» Exercise
Your response should be an exact transcription of the data, images excluded.

Source material section start

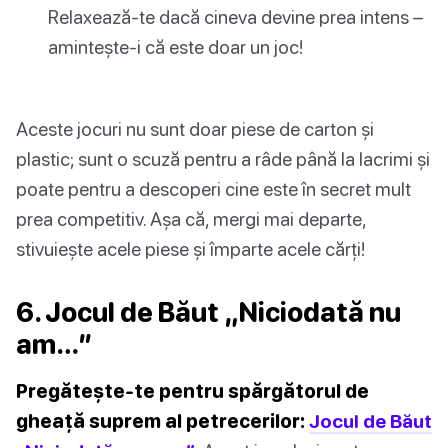
Relaxează-te dacă cineva devine prea intens –
amintește-i că este doar un joc!
Aceste jocuri nu sunt doar piese de carton și
plastic; sunt o scuză pentru a râde până la lacrimi și
poate pentru a descoperi cine este în secret mult
prea competitiv. Așa că, mergi mai departe,
stivuiește acele piese și împarte acele cărți!
6. Jocul de Băut „Niciodată nu
am…”
Pregătește-te pentru spărgătorul de
gheață suprem al petrecerilor:
Jocul de Băut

Source material section end

» Result
Relaxează-te dacă cineva devine prea intens –
amintește-i că este doar un joc!
Aceste jocuri nu sunt doar piese de carton și
plastic; sunt o scuză pentru a râde până la lacrimi și
poate pentru a descoperi cine este în secret mult
prea competitiv. Așa că, mergi mai departe,
stivuiește acele piese și împarte acele cărți!
6. Jocul de Băut „Niciodată nu
am…”
Pregătește-te pentru spărgătorul de
gheață suprem al petrecerilor:
Jocul de Băut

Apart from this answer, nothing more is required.